Weight Loss Can Decelerate Knee Joint Degeneration

Lower rates of progression seen with greater weight loss
knee x-ray
knee x-ray

TUESDAY, May 2, 2017 (HealthDay News) -- Weight loss of 5 percent or more can significantly lower cartilage degeneration in overweight/obese patients, according to a study published online May 2 in Radiology.

Alexandra Gersing, M.D., of the University of California, San Francisco's department of radiology and biomedical imaging, and colleagues collected data on 640 obese and overweight people who had mild osteoarthritis or were at risk of it. The patients, average age 69, were part of the Osteoarthritis Initiative, a nationwide U.S. study on the prevention and treatment of knee arthritis. The participants were placed into three groups: those who lost more than 10 percent of their body weight, those who lost 5 to 10 percent of their body weight, and those whose weight remained stable.

Over 48 months, the researchers found that patients with 5 percent weight loss had lower rates of cartilage degeneration than patients whose weight remained stable.

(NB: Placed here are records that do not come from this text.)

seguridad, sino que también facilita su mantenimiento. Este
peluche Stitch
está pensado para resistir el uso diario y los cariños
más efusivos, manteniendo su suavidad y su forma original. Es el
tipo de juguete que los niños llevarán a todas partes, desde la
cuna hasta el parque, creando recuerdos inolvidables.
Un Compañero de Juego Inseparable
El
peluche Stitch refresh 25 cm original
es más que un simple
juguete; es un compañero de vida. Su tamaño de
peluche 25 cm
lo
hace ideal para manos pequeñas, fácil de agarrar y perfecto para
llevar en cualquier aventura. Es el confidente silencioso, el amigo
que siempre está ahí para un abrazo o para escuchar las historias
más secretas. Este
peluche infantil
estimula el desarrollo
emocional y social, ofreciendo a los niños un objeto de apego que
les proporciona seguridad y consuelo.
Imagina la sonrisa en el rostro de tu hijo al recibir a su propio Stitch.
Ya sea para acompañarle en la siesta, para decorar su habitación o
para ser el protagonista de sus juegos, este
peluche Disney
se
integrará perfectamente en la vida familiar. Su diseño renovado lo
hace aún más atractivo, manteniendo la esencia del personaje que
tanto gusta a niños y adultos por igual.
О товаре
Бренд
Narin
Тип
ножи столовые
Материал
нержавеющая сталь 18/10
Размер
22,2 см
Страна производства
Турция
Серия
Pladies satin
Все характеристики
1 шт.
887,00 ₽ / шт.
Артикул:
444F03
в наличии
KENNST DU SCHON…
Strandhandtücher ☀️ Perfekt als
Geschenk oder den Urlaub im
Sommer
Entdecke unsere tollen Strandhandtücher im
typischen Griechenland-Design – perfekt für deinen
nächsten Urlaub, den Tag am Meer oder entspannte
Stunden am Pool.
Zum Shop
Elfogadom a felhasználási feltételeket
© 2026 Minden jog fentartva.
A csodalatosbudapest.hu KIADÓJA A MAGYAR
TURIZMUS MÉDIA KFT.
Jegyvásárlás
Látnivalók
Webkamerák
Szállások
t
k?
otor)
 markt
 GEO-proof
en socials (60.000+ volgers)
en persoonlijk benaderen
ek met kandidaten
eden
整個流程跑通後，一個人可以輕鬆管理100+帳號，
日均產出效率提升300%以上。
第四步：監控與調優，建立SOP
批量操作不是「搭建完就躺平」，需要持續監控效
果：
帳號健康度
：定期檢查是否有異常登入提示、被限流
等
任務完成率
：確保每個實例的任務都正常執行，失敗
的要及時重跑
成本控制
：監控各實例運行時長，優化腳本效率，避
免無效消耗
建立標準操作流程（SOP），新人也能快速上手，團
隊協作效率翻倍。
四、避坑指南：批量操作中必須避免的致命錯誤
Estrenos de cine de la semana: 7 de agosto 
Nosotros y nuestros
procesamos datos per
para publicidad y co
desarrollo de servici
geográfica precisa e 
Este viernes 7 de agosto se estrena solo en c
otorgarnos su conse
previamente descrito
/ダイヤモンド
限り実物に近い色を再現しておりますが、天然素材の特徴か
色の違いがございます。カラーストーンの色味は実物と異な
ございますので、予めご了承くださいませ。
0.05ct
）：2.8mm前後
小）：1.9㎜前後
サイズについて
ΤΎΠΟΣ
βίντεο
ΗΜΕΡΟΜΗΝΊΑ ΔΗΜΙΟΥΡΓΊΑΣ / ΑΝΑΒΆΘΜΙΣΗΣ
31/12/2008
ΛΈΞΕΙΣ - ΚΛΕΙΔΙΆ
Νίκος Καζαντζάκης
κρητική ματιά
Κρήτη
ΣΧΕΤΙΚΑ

Among patients who lost 10 percent of their body weight, cartilage degeneration slowed even more. Weight loss also slowed degeneration of the menisci.

"The most exciting finding of our research was that not only did we see slower degeneration in the articular cartilage, we saw that the menisci degenerated a lot slower in overweight and obese individuals who lost more than 5 percent of their body weight, and that the effects were strongest in overweight individuals and in individuals with substantial weight loss," Gersing said in a journal news release. "Our study emphasizes the importance of individualized therapy strategies and lifestyle interventions in order to prevent structural knee joint degeneration as early as possible in obese and overweight patients at risk for osteoarthritis or with symptomatic osteoarthritis."